Let’s work through this very simple theorem in Coq:

```
Theorem plus_n_O :
forall (n : nat), n = n + 0.
Proof.
intros n.
induction n; simpl.
- reflexivity.
- rewrite <- IHn. reflexivity.
Qed.
```

The theorem, called `plus_n_O`

, states that `n + 0`

equals to `n`

for all
natural numbers `n`

(represented by the inductive datatype `nat`

).

The first two lines are the theorem statement and below them is the proof
script. If you look at the script, you notice that it’s similar to what you’d do
in a pen-and-paper proof: use induction on `n`

, evaluate `+`

in both cases, use
induction hypothesis in the inductive step.

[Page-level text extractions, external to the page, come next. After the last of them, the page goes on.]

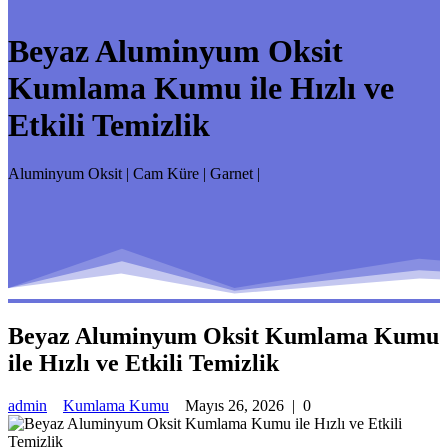
Beyaz Aluminyum Oksit
Kumlama Kumu ile Hızlı ve
Etkili Temizlik
Aluminyum Oksit | Cam Küre | Garnet |
Beyaz Aluminyum Oksit Kumlama Kumu
ile Hızlı ve Etkili Temizlik
admin
Kumlama Kumu
Mayıs 26, 2026
|
0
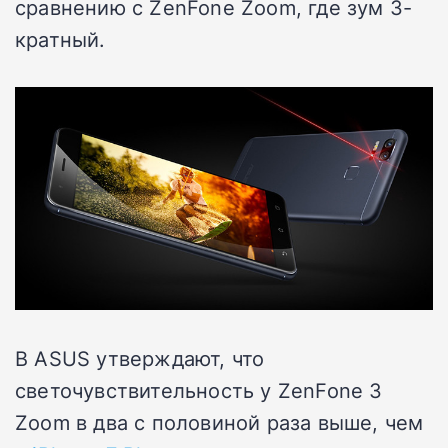
сравнению с ZenFone Zoom, где зум 3-
кратный.
В ASUS утверждают, что
светочувствительность у ZenFone 3
Zoom в два с половиной раза выше, чем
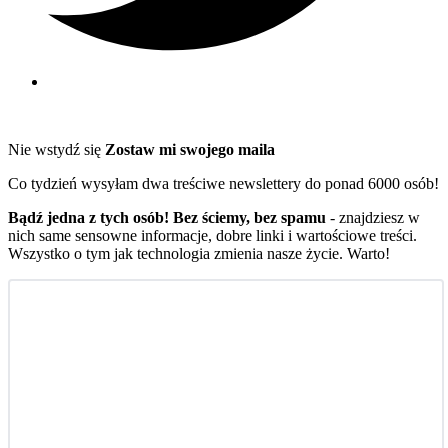
Nie wstydź się
Zostaw mi swojego maila
Co tydzień wysyłam dwa treściwe newslettery do ponad 6000 osób!
Bądź jedna z tych osób! Bez ściemy, bez spamu
- znajdziesz w
nich same sensowne informacje, dobre linki i wartościowe treści.
Wszystko o tym jak technologia zmienia nasze życie. Warto!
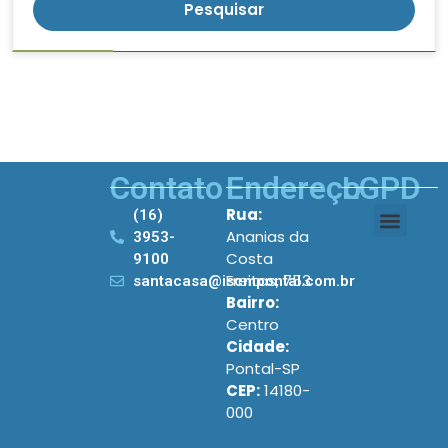
Contato
Endereço
LGPD
Rua:
(16)
Ananias da
3953-
Costa
9100
Freitas, 753
santacasa@iscmpontal.com.br
Bairro:
Centro
Cidade:
Pontal-SP
CEP:
14180-
000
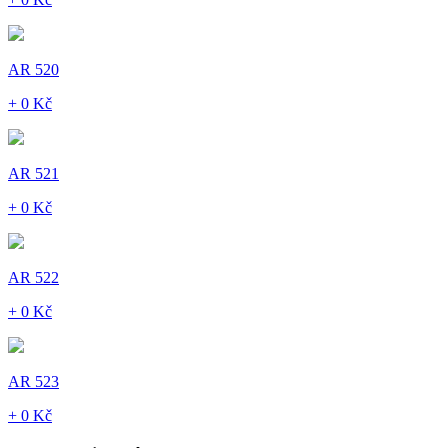
AR 520
+ 0 Kč
AR 521
+ 0 Kč
AR 522
+ 0 Kč
AR 523
+ 0 Kč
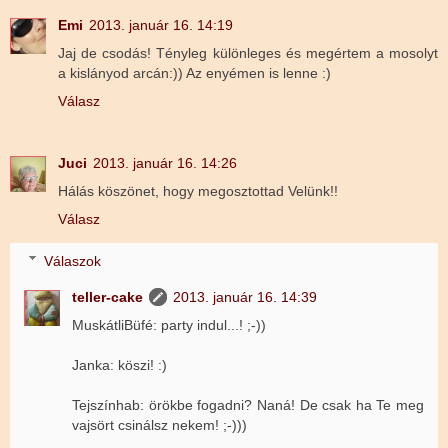
Emi
2013. január 16. 14:19
Jaj de csodás! Tényleg különleges és megértem a mosolyt
a kislányod arcán:)) Az enyémen is lenne :)
Válasz
Juci
2013. január 16. 14:26
Hálás köszönet, hogy megosztottad Velünk!!
Válasz
Válaszok
teller-cake
2013. január 16. 14:39
MuskátliBüfé: party indul...! ;-))
Janka: köszi! :)
Tejszínhab: örökbe fogadni? Naná! De csak ha Te meg
vajsört csinálsz nekem! ;-)))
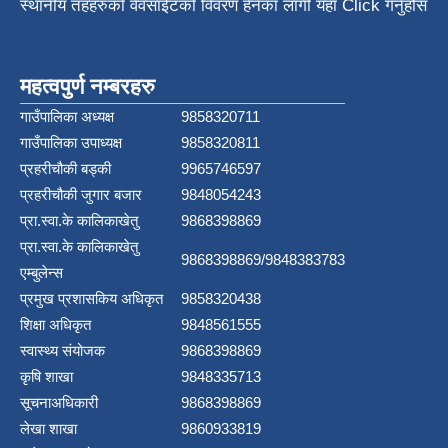
स्थानीय तहहरुको वेवसाईटको विवरण हेर्नका लागी यहाँ Click गर्नुहोस
महत्वपुर्ण नम्बरहरु
गाउँपालिका अध्यक्ष
9858320711
गाउँपालिका उपाध्यक्ष
9858320811
प्रहरीचौकी बड्की
9965746597
प्रहरीचौकी जुगार बजार
9848054243
प्रा.स्वा.के कालिकाखेतु
9868398869
प्रा.स्वा.के कालिकाखेतु
9868398869/9848383783
एम्बुलेन्स
प्रमुख प्रशासकिय अधिकृत
9858320438
शिक्षा अधिकृत
9848561555
स्वास्थ्य संयोजक
9868398869
कृषि शाखा
9848335713
सूचनाअधिकारी
9868398869
लेखा शाखा
9860933819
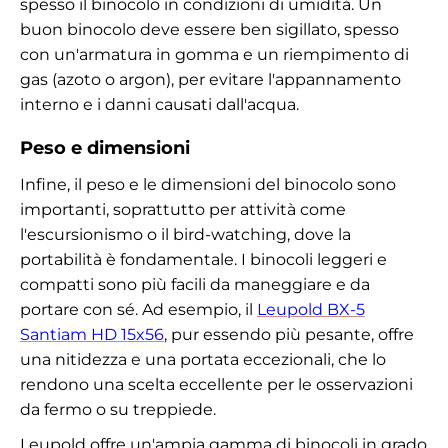
spesso il binocolo in condizioni di umidità. Un
buon binocolo deve essere ben sigillato, spesso
con un'armatura in gomma e un riempimento di
gas (azoto o argon), per evitare l'appannamento
interno e i danni causati dall'acqua.
Peso e dimensioni
Infine, il peso e le dimensioni del binocolo sono
importanti, soprattutto per attività come
l'escursionismo o il bird-watching, dove la
portabilità è fondamentale. I binocoli leggeri e
compatti sono più facili da maneggiare e da
portare con sé. Ad esempio, il
Leupold BX-5
Santiam HD 15x56
, pur essendo più pesante, offre
una nitidezza e una portata eccezionali, che lo
rendono una scelta eccellente per le osservazioni
da fermo o su treppiede.
Leupold offre un'ampia gamma di binocoli in grado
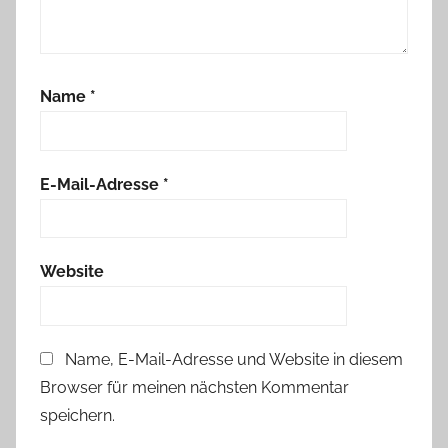
Name
*
E-Mail-Adresse
*
Website
Name, E-Mail-Adresse und Website in diesem
Browser für meinen nächsten Kommentar
speichern.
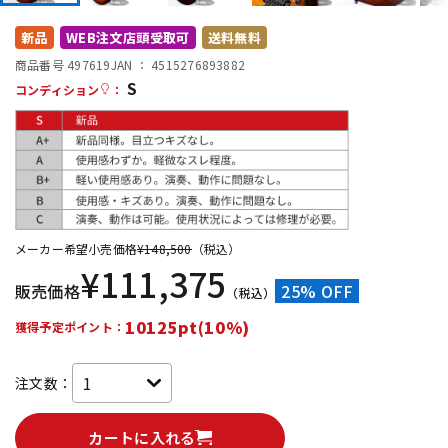
DTM オンライン納品
レコーディング機器
新品
WEB注文店頭受取可
送料無料
商品番号 497619
JAN ：
4515276893882
S
配信/ライブ機器
楽器アクセサリ
コンディション
：
中古
ヴィンテージ
メーカー希望小売価格
¥
148,500
（税込）
¥
111,375
販売価格
25% OFF
（税込）
10125pt(10%)
獲得予定ポイント：
注文数：
カートに入れる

Another way of viewing this code snippet is that we define a function `plus_n_O`

that, given natural number `n`

, returns a value of type `n + 0 = n`

. Both of
these interpretations are valid - this idea is known as *propositions as types*.

The proof script does not look much like a function, but it does generate one.
With the command `Print plus_n_O`

, we can look at the proof object it generates:

```
plus_n_O =
fun n : nat =>
nat_ind
(fun n0 : nat => n0 = n0 + 0)
eq_refl
(fun (n0 : nat) (IHn : n0 = n0 + 0) =>
eq_ind n0 (fun n1 : nat => S n0 = S n1) eq_refl (n0 + 0) IHn)
n
: forall n : nat, n = n + 0
```

What’s going on here? `nat_ind`

is the induction principle for `nat`

, `eq_refl`

is the constructor for the equality type `? = ?`

and `eq_ind`

is the induction
principle for the equality type.

```
Coq < Check nat_ind.
nat_ind
: forall P : nat -> Prop,
P 0 -> (forall n : nat, P n -> P (S n)) -> forall n : nat, P n
Coq < Check eq_ind.
eq_ind
: forall (A : Type) (x : A) (P : A -> Prop),
P x -> forall y : A, x = y -> P y
```

Let’s go through the arguments of `nat_ind`

in `plus_n_O`

:

`(fun n0 : nat => n0 = n0 + 0)`

: this is the proposition we want to prove inductively.`eq_refl`

: this is the base case.`0 + 0`

is convertible to`0`

, so nothing else is needed.`(fun (n0 : nat) (IHn : n0 = n0 + 0) => eq_ind n0 (fun n1 : nat => S n0 = S n1) eq_refl (n0 + 0) IHn)`

: this is the inductive case. We’ve proven the proposition for`n0`

and want to prove it for`S n0`

.`IHn`

is the induction hypothesis.`n`

: the final argument tells that we apply the inductive proof to`n`

that`plus_n_O`

is quantified over.

In the inductive case, `eq_ind`

is used to rewrite `S n0 = S n0`

into `S n0 = S (n0 + 0)`

, which is convertible into `S n0 = S n0 + 0`

, which is what we want.

I’m not sure if this write-up helps anyone else, but it was helpful for me to work through this example to better understand the relationship between a proof script and a proof term. I recommend the exercise.